Welsh farmers have had to deal with extremities in the weather for almost a year now; firstly with the prolonged period of rain during the winter, followed by heavy snow storms in February/March and now this period of dry, warm weather, which is having an impact on farmers right across Wales.
NFU Cymru President, John Davies said: "The lack of rain has stunted grass growth and this slow grass growth combined with the intense heat burning off crops is leading to lower yields of hay and silage. The dry weather is affecting water supplies, with reports of many farm wells, ponds, ditches and some boreholes running dry. The priority for livestock farms will be protecting the welfare of their animals, putting plans in place to ensure these animals’ needs are met, making sure they have access to fresh water and shade from the sun.
“We’ve heard of farmers who are already using their winter supplies of fodder to feed livestock and with fodder already at a premium this could become a real problem later in the year.
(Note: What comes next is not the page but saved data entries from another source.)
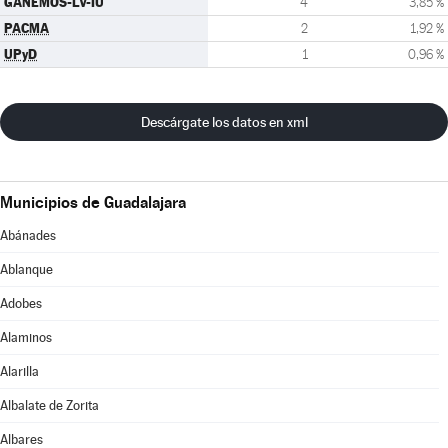
GANEMOS-LV-IU
4
3,85 %
PACMA
2
1,92 %
UPyD
1
0,96 %
Descárgate los datos en xml
Municipios de Guadalajara
Abánades
Ablanque
Adobes
Alaminos
Alarilla
Albalate de Zorita
Albares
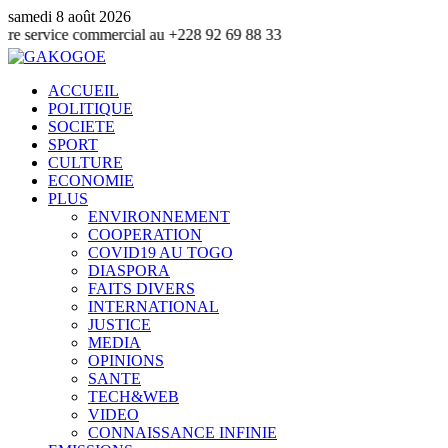
samedi 8 août 2026
 commercial au +228 92 69 88 33
ACCUEIL
POLITIQUE
SOCIETE
SPORT
CULTURE
ECONOMIE
PLUS
ENVIRONNEMENT
COOPERATION
COVID19 AU TOGO
DIASPORA
FAITS DIVERS
INTERNATIONAL
JUSTICE
MEDIA
OPINIONS
SANTE
TECH&WEB
VIDEO
CONNAISSANCE INFINIE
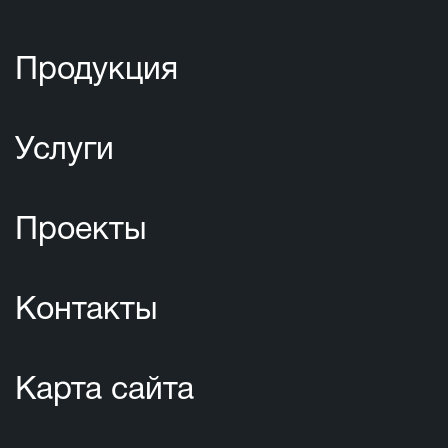
Продукция
Услуги
Проекты
Контакты
Карта сайта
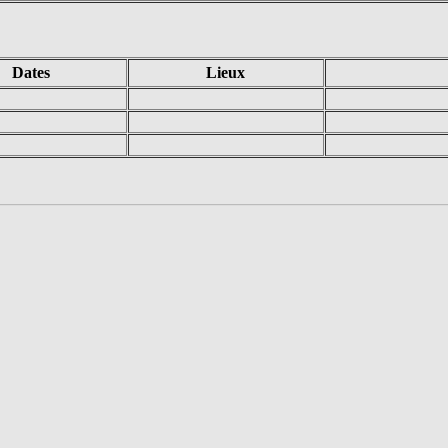
Dates
Lieux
NFU Cymru has relaunched its Fodder Bank to help members find feed for their animals - or sell any surplus. The Fodder Bank is a free service and is available here."
Guidance on managing livestock in severe hot weather can be found on the Welsh Government website.
Guidance from the Code of Practice for Sheep can be found on the Welsh Government website.
Guidance from the Code of Practice for cattle can be found here.
Welsh Government has issued guidance below:
Where there is no natural or artificial shelter to protect grazing stock from extreme weather conditions, they should be moved to a more suitable area. Shelter or natural shade from trees or hedges is important in summer as heat stress causes animals (particularly high-yielding cows and dark-coated suckler cows) severe problems such as:
severe loss of appetite;
serious weight loss; and
anoestrus (cows not coming into season).
Owners and keepers of livestock have a duty of care for the animals at all times and are encouraged to follow the highest possible standards of husbandry for their livestock. Owners should have contingency plans incidents or eventualities that are likely to affect their animals. They should ensure that the animals can be inspected, fed, provided with sufficient water and shelter by an experienced or qualified person in the place of the owner or keeper of the animals.